Output the text under each picture in the entries below, reproducing every line without any change. Leave the pictures themselves out of your answer.

== Segment start ==

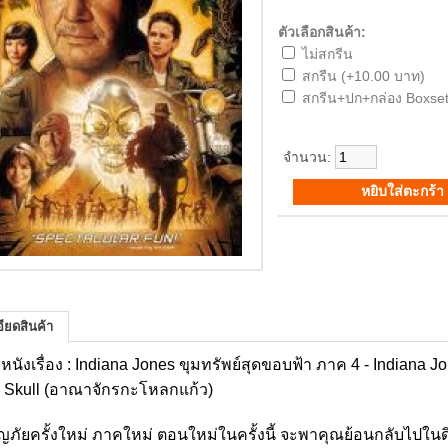
ตัวเลือกสินค้า:
ไม่สกรีน
สกรีน (+10.00 บาท)
สกรีน+ปก+กล่อง Boxset
จำนวน:
ียดสินค้า
่อหนังเรื่อง : Indiana Jones ขุมทรัพย์สุดขอบฟ้า ภาค 4 - Indiana 
l Skull (อาณาจักรกะโหลกแก้ว)
ภัยครั้งใหม่ ภาคใหม่ ตอนใหม่ในครั้งนี้ จะพาคุณย้อนกลับไปในด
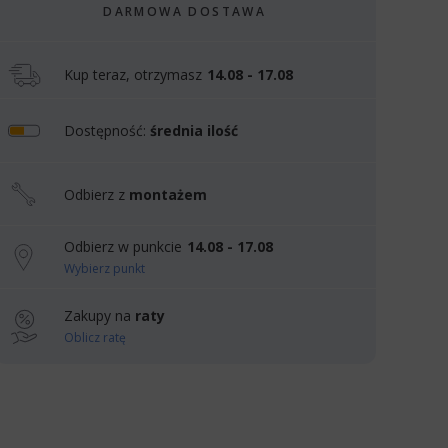
DARMOWA DOSTAWA
Kup teraz, otrzymasz
14.08 - 17.08
Dostępność:
średnia ilość
Odbierz z
montażem
Odbierz w punkcie
14.08 - 17.08
Wybierz punkt
Zakupy na
raty
Oblicz ratę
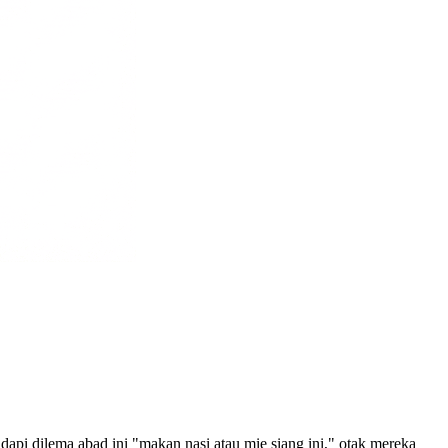
dapi dilema abad ini "makan nasi atau mie siang ini," otak mereka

== Segment end ==

**Reply:**
ตัวเลือกสินค้า:
ไม่สกรีน
สกรีน (+10.00 บาท)
สกรีน+ปก+กล่อง Boxset
จำนวน:
ียดสินค้า
่อหนังเรื่อง : Indiana Jones ขุมทรัพย์สุดขอบฟ้า ภาค 4 - Indiana 
l Skull (อาณาจักรกะโหลกแก้ว)
ภัยครั้งใหม่ ภาคใหม่ ตอนใหม่ในครั้งนี้ จะพาคุณย้อนกลับไปในด
DARMOWA DOSTAWA
Kup teraz, otrzymasz
14.08 - 17.08
Dostępność:
średnia ilość
Odbierz z
montażem
Odbierz w punkcie
14.08 - 17.08
Wybierz punkt
Zakupy na
raty
Oblicz ratę
dapi dilema abad ini "makan nasi atau mie siang ini," otak mereka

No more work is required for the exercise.